Early last season, Mourinho was already damning him with faint praise; I remember being at Stamford Bridge for a game won 1-0 against Manchester United, when Cole came on as an attacking sub, to engineer the goal. After which, Mourinho proceeded to criticise him for not pulling his weight in defence!

To be honest, I do not see Cole as a natural winger, well though he has lately been doing as such. He isn't a flyer, he isn't the classic winger who goes whizzing past his man on the outside, hits the goal line and pulls the ball back into the box. But, in his own way, he is at least functioning out wide and at least, in Germany, he should be excused the torments of the bench.

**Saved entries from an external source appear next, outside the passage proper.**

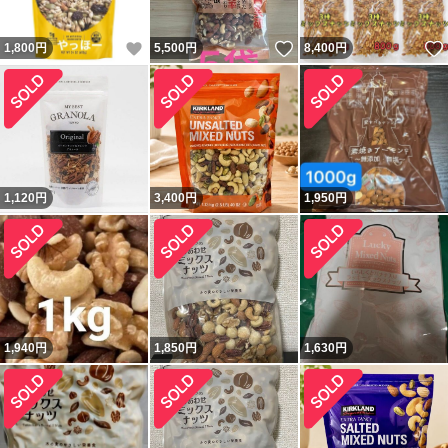
いいね！
いいね！
1,800
円
5,500
円
8,400
円
1,120
円
3,400
円
1,950
円
1,940
円
1,850
円
1,630
円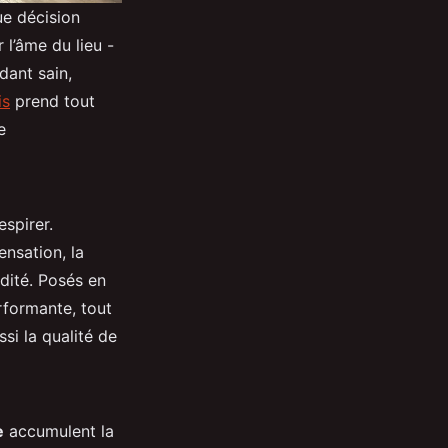
ue décision
 l’âme du lieu -
dant sain,
is
prend tout
e
espirer.
nsation, la
dité. Posés en
rformante, tout
si la qualité de
e
accumulent la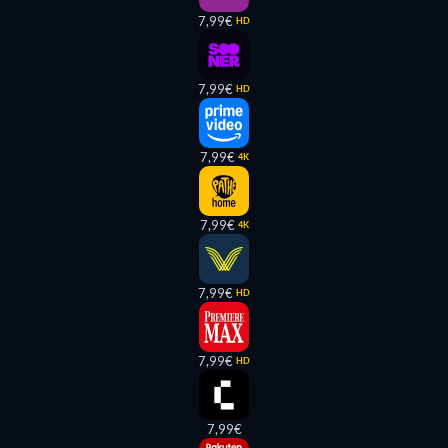
7,99€
HD
7,99€
HD
7,99€
4K
7,99€
4K
7,99€
HD
7,99€
HD
7,99€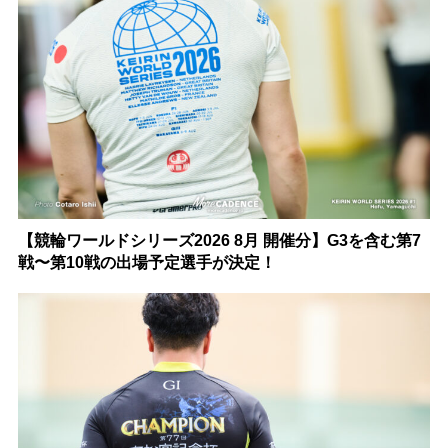
【競輪ワールドシリーズ2026 8月 開催分】G3を含む第7
戦〜第10戦の出場予定選手が決定！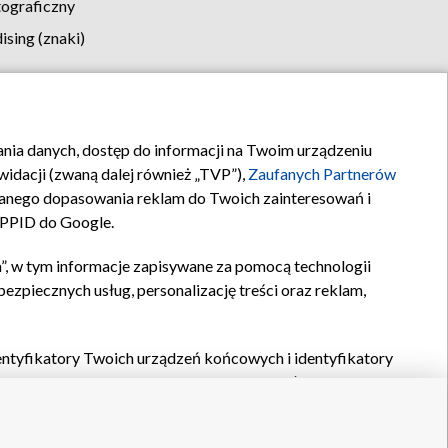
tograficzny
sing (znaki)
klamy
Kontakt
rania danych, dostęp do informacji na Twoim urządzeniu
idacji (zwaną dalej również „TVP”),
Zaufanych Partnerów
anego dopasowania reklam do Twoich zainteresowań i
a PPID do Google.
”, w tym informacje zapisywane za pomocą technologii
zpiecznych usług, personalizację treści oraz reklam,
identyfikatory Twoich urządzeń końcowych i identyfikatory
P,
Zaufanych Partnerów z IAB
oraz pozostałych
Zaufanych
 wyboru podstawowych reklam, wyboru spersonalizowanych
ch treści, pomiaru wydajności reklam, pomiaru wydajności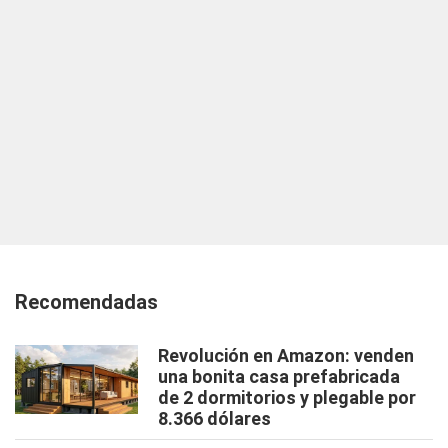
Recomendadas
Revolución en Amazon: venden
una bonita casa prefabricada
de 2 dormitorios y plegable por
8.366 dólares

In contrast to Cole, Luca Toni of Italy and Fiorentina was never a boy wonder. Like an encouraging number of Italian stars he had come the hard way. That is to say, he had been round and round Italy before he finally broke through as a major spearhead. Born near Modena, a giant of a centre forward standing 1.93 metres and weighing 88 kilos, he began with his local Modena club in division C1 with limited success — 25 appearances in his second season as a teenager, but only five goals. Not till season 2000-2001 did he finally reach Serie A with Vicenza, after spells in Serie C1 and B with Empoli (a mere three games and a single goal in B), Fiorenzuloa, Lodigiani and Treviso.

The following season Brescia bought him and 13 Serie A goals in 28 games seemed a reasonable haul. But he managed just two in 16 games the following season and went south to Sicily and Palermo. There, in Serie B again, it all happened suddenly; a tremendous haul of 30 goals in 45 games and a return to Serie A where he got another 20 in 35 games and won his first cap for Italy in August 2002, appropriately in Palermo.

Fiorentina took him to Florence this season where he has been banging in more goals than any other striker. But ever modest, he refused any comparison with the La Viola's Argentine hero Gabriel `Batigol' Batistuta, free scoring idol of the fans, so prolific that they even put up a statue to him. Meanwhile Toni, linking well with Milan's Alberto Gilardino, has given Italy fresh menace in attack. Toni is now 27.

Almost as tall as Toni, but four kilos lighter and some four years younger, is Sweden's Zlatan Ibramovich. Born in Malmo of immigrant parents, he is more than likely to trouble the England defence in that World Cup group. Very much a law unto himself, always ready to try new tricks and, as he showed in Euro 2004 against Italy in Porto, well able to bring them off, he has been a major force this season with Juventus and their powerful bid for yet another Championship. In 2001, he left Malmo for Ajax of Amsterdam, where he made only a gradual impact — just half a dozen goals in his initial season, 13 each in the two that followed. But once he moved to Turin at the start of last season, goals came in spades; 16 in 35 Serie A matches. And they are coming this season, too. England beware!

Apropos of Cole and Mourinho, however, it should be recalled that scarcely had the Chelsea manager eulogised Cole than, immediately after his team's 2-0 home win over struggling Birmingham, he was castigating him, although some reporters thought Cole the best player on the field. Not Mourinho, who threatened, "One more game like that and you'll be dropped," adding, "He was playing for himself and not the team," then giving Cole four days off, presumably so that he might repent at leisure!

You wonder, meanwhile, whether Julio Ceasar, the keeper who this season has replaced Italy international Francesco Toldo in the Inter goal, may even displace Dida in Brazil's goal in Germany.

He has already been capped and looks hugely competent in every aspect.